--- Supplied data ---

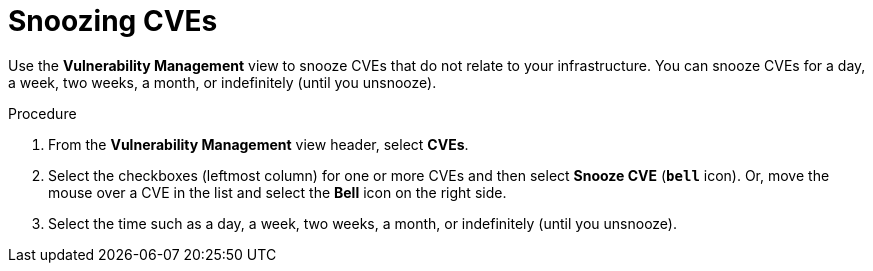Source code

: // Module included in the following assemblies:
//
// * operating/manage-vulnerabilities.adoc
:_module-type: PROCEDURE
[id="snooze-cves_{context}"]
= Snoozing CVEs

[role="_abstract"]
Use the *Vulnerability Management* view to snooze CVEs that do not relate to your infrastructure. You can snooze CVEs for a day, a week, two weeks, a month, or indefinitely (until you unsnooze).

.Procedure

. From the *Vulnerability Management* view header, select *CVEs*.
. Select the checkboxes (leftmost column) for one or more CVEs and then select *Snooze CVE* (*`bell`* icon).
Or, move the mouse over a CVE in the list and select the *Bell* icon on the right side.
. Select the time such as a day, a week, two weeks, a month, or indefinitely (until you unsnooze).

--- Task brief ---
Once you have identified the lines above that contain "until", copy each of them.

--- Response area ---
Use the *Vulnerability Management* view to snooze CVEs that do not relate to your infrastructure. You can snooze CVEs for a day, a week, two weeks, a month, or indefinitely (until you unsnooze).
. Select the time such as a day, a week, two weeks, a month, or indefinitely (until you unsnooze).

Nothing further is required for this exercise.